Charles and Mary’s research has changed the way that ornithologists and behavioral ecologists think about the costs and benefits of coloniality. Their demonstration of “information centers” (Science 234:83–85, 1986) set a new course for behavioral ecology, as did their comparison of the costs of ectoparasitism versus colony size (Ecology 67:1206–1218, 1986). Their analysis of ectoparasitism versus dispersal is exhaustive (Ecology 73:1718–1723, 1992), and their quantification of a heritable component to choice of colony size is elegant (Proceedings of the National Academy of Sciences 97:14825–14830, 2000). Their investigation of evolutionary change in response to a rare climatic event (Evolution 52:1461– 1475, 1998) produced an important advance in our thinking about evolution. More recently, they have examined a bird-associated virus within their study population of swallows (Molecular Ecology 17:2164–2173, 2008), and this continuing research is likely to provide important insights into the ecology of arthropod-borne diseases. Among their myriad accomplishments, their finding of rampant brood parasitism in Cliff Swallows is especially important (Science 224:518–519, 1984), as is their later discovery that individuals commonly transfer already-laid eggs between nests by moving them in their beaks (Nature 331:66–68, 1988).

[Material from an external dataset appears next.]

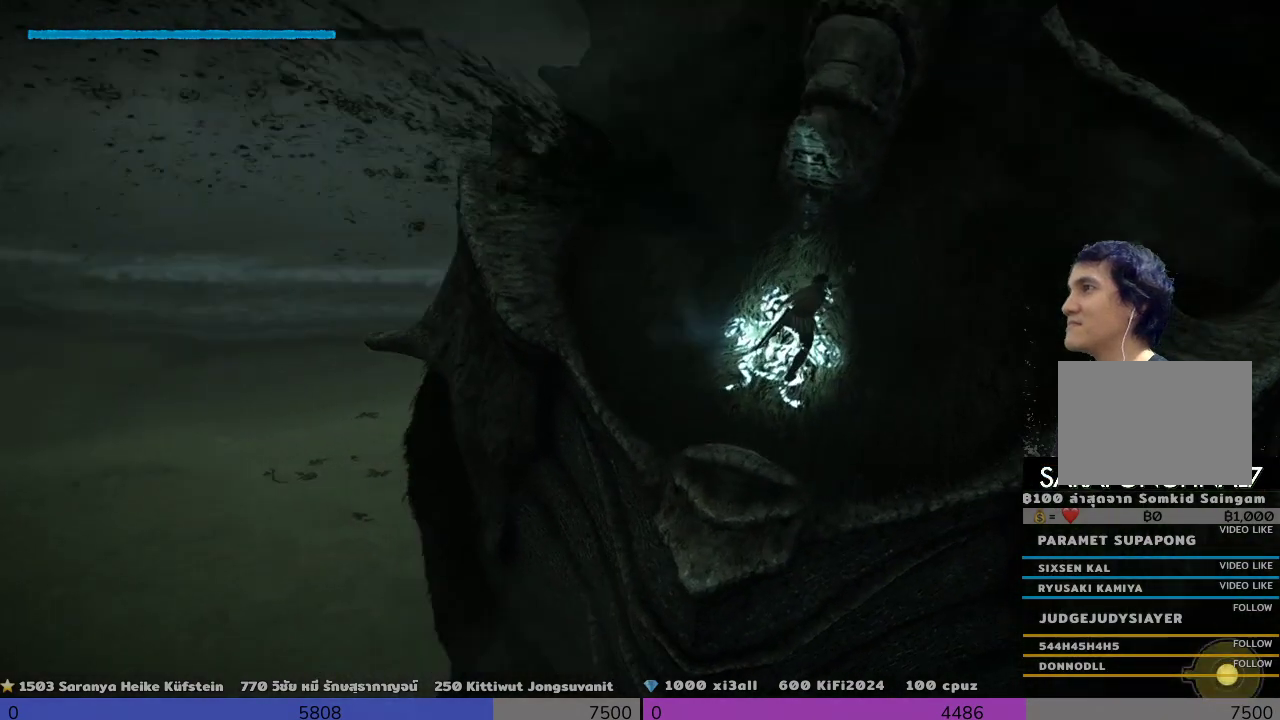
{"buttons": ["R2"], "left_stick": "center", "right_stick": "center", "events": []}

Charles and Mary’s long-term research on Cliff Swallows ranks as one of the most outstanding and most complete studies of any avian species. They now have a data set containing information for ~200,000 different banded individuals and >315,000 captures and recaptures. In tracking thousands of individuals over their careers, they have uniquely combined demography, coloniality, and lifetime reproductive success. Coloniality in the Cliff Swallow (University of Chicago Press, 1996) beautifully summarizes their research for professional biologists, and Swallow Summer (University of Nebraska Press, 1998) does the same for amateur ornithologists. Using behavioral observations, experimental manipulations, quantitative genetics, estimation of coefficients of natural selection, demography, epidemiology, and immunology, Charles and Mary have provided important insights into avian behavioral and population ecology. In recognition of their outstanding contributions to ornithology, the AOU is pleased to present each with a medal signifying receipt of the 2009 Elliott Coues Award.

Award criteria.—The Elliott Coues Award recognizes extraordinary contributions to ornithological research. The award is named in honor of Elliott Coues, a pioneering ornithologist of the western United States and a founding member of the AOU. There is no limitation with respect to geographic area, subdiscipline of ornithology, or time course over which the work was done. The award consists of a medal and an honorarium provided through the endowed Ralph W. Schreiber Fund of the AOU.

Published in The Auk 127(1):246–247, 2010 (PDF).